### ARBEITSAUFTRAG A
Erkläre anhand des Textauszugs über den Zopfstil, wozu die Erzeugnisse der textilen Künste „inmitten weisser glatter Flächen“ dienen. Antworte in ein bis drei Sätzen.
### ARBEITSAUFTRAG B
Führe den Textauszug über den Zopfstil nach seinem letzten Satz weiter.

### TEXTAUSZUG
# # # #
Lexikon

Handwörterbuch der Textilkunde aller Zeiten und Völker für Studierende, Fabrikanten, Kaufleute, Sammler und Zeichner der Gewebe, Stickereien, Spitzen, Teppiche und dergl., sowie für Schule und Haus, bearbeitet von Max Heiden, Stuttgart 1904

Gesamtindex
Eintrag: Zopfstil
Zopfstil bezeichnet in Deutschland die Kunstweise der Zeit nach Friedrich dem Grrossen, welche aus dem in Frankreich herrschenden Stil Louis XVI. entstanden ist. Letzterer beginnt seine Entwickelung schon um die Mitte des 18. Jahrhdts., indem die antikisierende Richtung eine zierliche Verbindung mit den Resten des Rokoko (s. d.) eingeht. Und wie in den übrigen Stilarten die französische Kunstweise im Kreise der Architektur keine Rolle spielt, sondern mehr in der Dekoration der Innenräume auf dem Gebiete der Kunstindustrie viel ausschliesslicher zur Geltung kommt, so auch hier. Inmitten weisser glatter Flächen zwischen den immer knapper werdenden, geradlinig sich gestaltenden plastischen Umrahmungen aus vergoldetem Stuck, dessen Dekoration auch die Möbel annehmen (Abb. 353), machen sich die Erzeugnisse der textilen Künste geltend, um möglichst zarte Farbentöne zur mässigen Belebung des Ganzen hineinzutragen. Gewebe und Stickereien, erstere in Tapetenstoffen (Abb. 354), passen sich in ihren Zeichnungen den modellierten Einzelheiten aus ovalen Medaillons, Urnen, Perlengehängen u. dgl. an, die Muster wiederholen sich im pilasterartigen Aufbau, genau so, wie die italienische Renaissance die Antike kopierte, nur dass hier jeder Linie etwas eigen ist, was den vornehmeren Zug der organischen Entwickelung von dort her nicht hinübergenommen hat. Dieselbe Leichtigkeit in der Auffassung überträgt sich auch stilistisch auf die Technik. Die Tambourierarbeit muss genügen um mit Zuhilfenahme einiger Malerei einen Lambrequinstreifen mit Querstange und umwickelter Draperie plastisch darzustellen (Abb. 345, S. 639 u. Abb. 355). Und dennoch hilft das Graziöse, mit welchem solcher stilistische Leichtsinn verübt ist, über jedes Bedenken hinweg: die geschickte Vereinigung des Materials im Zusammenhange mit Eleganz und Vornehmheit der Farbengebung bergen ihre umvillkürlichen Reize. Aber der künstlerische Zauber einer taufrischen Blütenlese antiker Formensprache aus Klein-Trianon war gar bald verweht in der kalten nüchternen Ausdrucksweise eines steifen Empire's (s. d.).
# # # #
### VORLIEGENDE ANGABEN
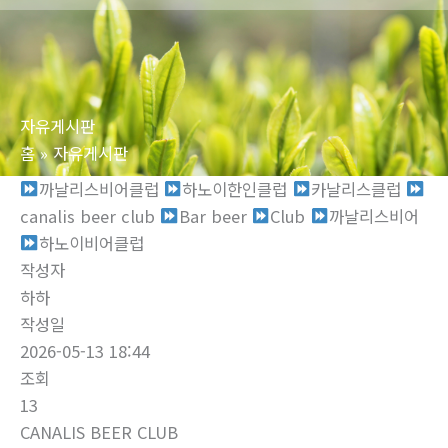
로
건
너
뛰
자유게시판
기
홈
자유게시판
까날리스비어클럽
하노이한인클럽
‍‍카날리스클럽
‍canalis beer club
Bar beer
‍‍Club ‍‍
까날리스비어 ‍‍
하노이비어클럽
작성자
하하
작성일
2026-05-13 18:44
조회
13
CANALIS BEER CLUB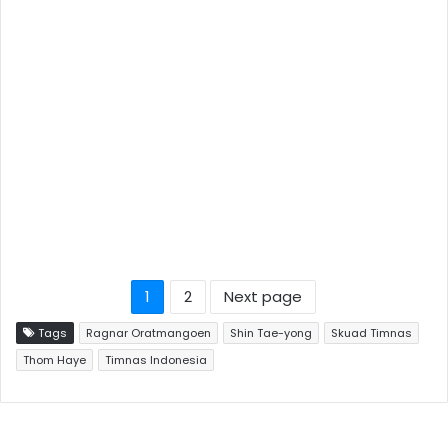
1
2
Next page
Tags
Ragnar Oratmangoen
Shin Tae-yong
Skuad Timnas
Thom Haye
Timnas Indonesia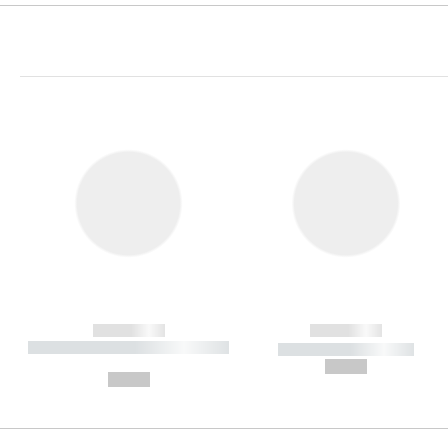
------------
------------
----------- ----------- ----------
----------- -----------
-
--,-- €
--,-- €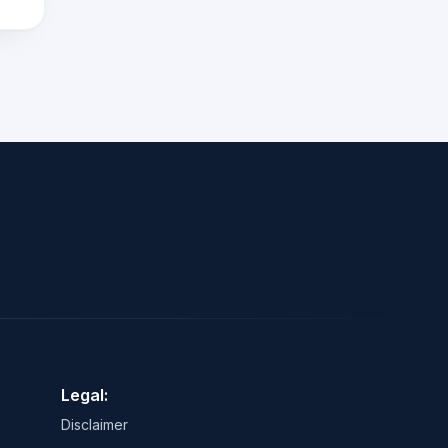
Legal:
Disclaimer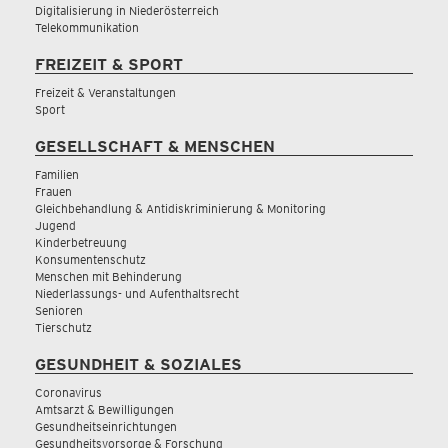
Digitalisierung in Niederösterreich
Telekommunikation
FREIZEIT & SPORT
Freizeit & Veranstaltungen
Sport
GESELLSCHAFT & MENSCHEN
Familien
Frauen
Gleichbehandlung & Antidiskriminierung & Monitoring
Jugend
Kinderbetreuung
Konsumentenschutz
Menschen mit Behinderung
Niederlassungs- und Aufenthaltsrecht
Senioren
Tierschutz
GESUNDHEIT & SOZIALES
Coronavirus
Amtsarzt & Bewilligungen
Gesundheitseinrichtungen
Gesundheitsvorsorge & Forschung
# # # #
### ERGEBNIS A
Die Gewebe und Stickereien sollen möglichst zarte Farbtöne in den Raum bringen. So beleben sie das Ganze zwischen den weißen, glatten Flächen und den Umrahmungen aus vergoldetem Stuck auf maßvolle Weise.

### ERGEBNIS B
Abbildungen:

Abb. 353 Darstellung aus Heiden, Musteratlas, Leipzig 1896: Bl. 13L Lehnstuhl, Holz geschnitzt und vergoldet, gepolsterte Rückenlehne und Kissen mit gesticktem Ueberzug. Original (aus dem Zimmer der Königing Marie Antoinette) im Königl. Kunstgewerbe-Museum zu Berlin, Frankreich um 1790.

Abb. 354 Darstellung aus: L'art decorer etc. par Mr. Cox, Lyon 1900 Bl. CXI.: Seidenstofftapete, Grund rot, Muster weiss: Pilaster artiger Aufbau von Blumenfeldern und Vasen zwischen Gehängen in geraden Doppellinien. Frankreich um 1790.

Abb. 355 Darstellung wie 353: Behangstreifen, Stickerei auf weissem Atlas in farbiger Seide im Tambourierstich mit gemalten Zwischenteilen: Bogenfelder aus drapierten Bändern und gewundenen Blatt- und Blütenranken. Frankreich um 1790.